A century ago, as Europe was emerging from World War I, there was a consensus that arms proliferation had been one of the chief causes of the conflict. This is why Article Eight of the Covenant of the League of Nations affirmed that “the manufacture by private enterprise of munitions and implements of war is open to grave objections.” The League was therefore committed to the regulation and curtailment of the private arms industry.
Today, that old consensus has largely been forgotten, and the U.S. arms industry—uncurtailed and inadequately regulated—does a brisk business in every corner of the world, but especially in the Middle East. The effects of this are especially gruesome in Yemen, where since 2015 Saudi Arabia has been engaged in an unremitting air war, supplied and supported chiefly by U.S. arms manufacturers. The Armed Conflict Location & Event Data Project (ACLED) estimates that in the past five years at least 112,000 people have been killed as a direct result of the conflict, including 12,600 civilians killed in targeted attacks. ACLED estimates there were more than 25,000 fatalities in 2019 alone. According to UNICEF, “Yemen is the largest humanitarian crisis in the world, with more than 24 million people—some 80 per cent of the population—in need of humanitarian assistance, including more than 12 million children.” Since the Saudi air campaign began, UNICEF reports that Yemen has become “a living hell” for the country’s children.

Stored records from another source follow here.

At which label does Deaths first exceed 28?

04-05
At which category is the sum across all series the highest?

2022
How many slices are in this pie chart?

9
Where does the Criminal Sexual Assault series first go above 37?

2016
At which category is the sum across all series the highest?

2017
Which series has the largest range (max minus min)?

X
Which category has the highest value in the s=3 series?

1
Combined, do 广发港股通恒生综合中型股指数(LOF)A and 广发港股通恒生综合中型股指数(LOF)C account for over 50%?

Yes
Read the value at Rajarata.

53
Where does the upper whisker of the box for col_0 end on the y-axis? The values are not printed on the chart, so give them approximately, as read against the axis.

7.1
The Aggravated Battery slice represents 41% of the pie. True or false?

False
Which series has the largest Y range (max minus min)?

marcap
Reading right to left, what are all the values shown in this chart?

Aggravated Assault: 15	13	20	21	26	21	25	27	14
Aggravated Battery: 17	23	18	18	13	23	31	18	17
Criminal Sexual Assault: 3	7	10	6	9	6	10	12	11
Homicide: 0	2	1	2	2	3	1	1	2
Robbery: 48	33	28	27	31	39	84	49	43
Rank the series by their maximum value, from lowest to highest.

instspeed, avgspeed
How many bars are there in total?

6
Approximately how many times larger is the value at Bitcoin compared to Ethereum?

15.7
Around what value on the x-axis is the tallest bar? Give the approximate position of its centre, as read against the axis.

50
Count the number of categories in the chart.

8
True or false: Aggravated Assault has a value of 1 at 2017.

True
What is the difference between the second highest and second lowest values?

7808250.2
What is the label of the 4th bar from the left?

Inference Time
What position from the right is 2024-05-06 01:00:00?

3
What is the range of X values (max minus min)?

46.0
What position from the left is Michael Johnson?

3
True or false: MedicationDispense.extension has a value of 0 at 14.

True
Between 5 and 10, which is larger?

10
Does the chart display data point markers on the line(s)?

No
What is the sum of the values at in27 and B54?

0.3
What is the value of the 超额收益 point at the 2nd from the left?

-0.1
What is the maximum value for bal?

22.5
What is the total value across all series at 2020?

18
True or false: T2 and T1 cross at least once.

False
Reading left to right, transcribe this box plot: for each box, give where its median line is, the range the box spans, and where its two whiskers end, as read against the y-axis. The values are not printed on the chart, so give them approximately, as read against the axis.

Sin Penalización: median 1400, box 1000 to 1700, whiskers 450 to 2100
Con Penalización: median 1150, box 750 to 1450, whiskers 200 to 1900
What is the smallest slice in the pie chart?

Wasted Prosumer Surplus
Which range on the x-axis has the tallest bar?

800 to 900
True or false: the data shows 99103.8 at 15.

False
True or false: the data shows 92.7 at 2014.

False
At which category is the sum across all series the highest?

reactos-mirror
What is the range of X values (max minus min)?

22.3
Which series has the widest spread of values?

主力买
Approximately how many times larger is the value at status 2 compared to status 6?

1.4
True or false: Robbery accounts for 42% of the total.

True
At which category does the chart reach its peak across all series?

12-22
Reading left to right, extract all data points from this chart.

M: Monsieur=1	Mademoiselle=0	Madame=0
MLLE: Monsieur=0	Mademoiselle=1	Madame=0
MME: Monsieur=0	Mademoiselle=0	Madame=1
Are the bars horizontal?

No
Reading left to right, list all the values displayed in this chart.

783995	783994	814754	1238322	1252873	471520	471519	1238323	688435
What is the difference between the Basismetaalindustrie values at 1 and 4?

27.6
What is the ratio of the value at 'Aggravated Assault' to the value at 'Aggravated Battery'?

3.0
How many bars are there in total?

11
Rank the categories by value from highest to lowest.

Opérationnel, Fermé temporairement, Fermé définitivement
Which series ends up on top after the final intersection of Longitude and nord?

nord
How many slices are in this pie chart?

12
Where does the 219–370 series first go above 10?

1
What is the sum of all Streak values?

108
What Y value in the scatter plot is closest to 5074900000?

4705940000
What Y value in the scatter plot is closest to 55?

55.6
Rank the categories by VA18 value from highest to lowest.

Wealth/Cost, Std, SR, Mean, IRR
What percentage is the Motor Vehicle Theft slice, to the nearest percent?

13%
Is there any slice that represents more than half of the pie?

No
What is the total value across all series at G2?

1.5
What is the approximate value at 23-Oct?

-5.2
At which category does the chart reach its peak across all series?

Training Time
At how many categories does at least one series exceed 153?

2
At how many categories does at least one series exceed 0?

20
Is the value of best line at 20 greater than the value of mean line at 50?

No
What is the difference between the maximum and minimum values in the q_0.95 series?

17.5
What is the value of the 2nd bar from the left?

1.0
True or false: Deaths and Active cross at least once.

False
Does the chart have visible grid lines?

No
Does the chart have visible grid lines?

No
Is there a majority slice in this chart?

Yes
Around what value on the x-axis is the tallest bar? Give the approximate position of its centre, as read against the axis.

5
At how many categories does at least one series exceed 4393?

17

And the scale of the humanitarian crisis has only been magnified by COVID-19.
Saudi Arabia cannot wage war on this scale without Washington’s seal of approval. According to the Stockholm International Peace Research Institute (SIPRI), Saudi Arabia was the world’s largest importer of arms between 2015 and 2019—the first four years of its war in Yemen—with a whopping 73 percent of those imports coming from the United States. Although U.S. support for the Saudi campaign began under the Obama administration, President Donald Trump has bent over backward to accommodate the Saudis and replenish their arsenal. Three of Trump’s eight vetoes have involved Saudi Arabia’s campaign in Yemen: he blocked two congressional prohibitions of arms sales and a joint resolution directing the removal of U.S. armed forces from hostilities in Yemen.
The Trump administration has been able to fill the Saudi shopping list by manipulating the federal regulatory scheme designed to ensure congressional oversight of foreign-arms transfers. Two federal laws, the Arms Export Control Act (AECA) and the Foreign Assistance Act of 1961 (FAA), govern foreign military sales and direct commercial sales to foreign consumers. (Foreign military sales are government to government, while direct commercial sales are between U.S. firms and foreign governments or international organizations.)
Generally, under the AECA and the FAA, the executive branch is free to proceed with an arms sale unless Congress passes legislation that prohibits or modifies the proposed sale at any time prior to the actual transfer of arms. Even then, the president may veto this legislation, and then, unless Congress can muster enough votes to override the veto, the sale proceeds. In short, without overwhelming bipartisan opposition to an arms sale Congress’s ability to stop it is relatively modest. In 2019, under the provisions of AECA, Congress passed two resolutions challenging the Trump administration’s arms sales to Saudi Arabia. Trump vetoed them both in July of that year, and that was the end of that.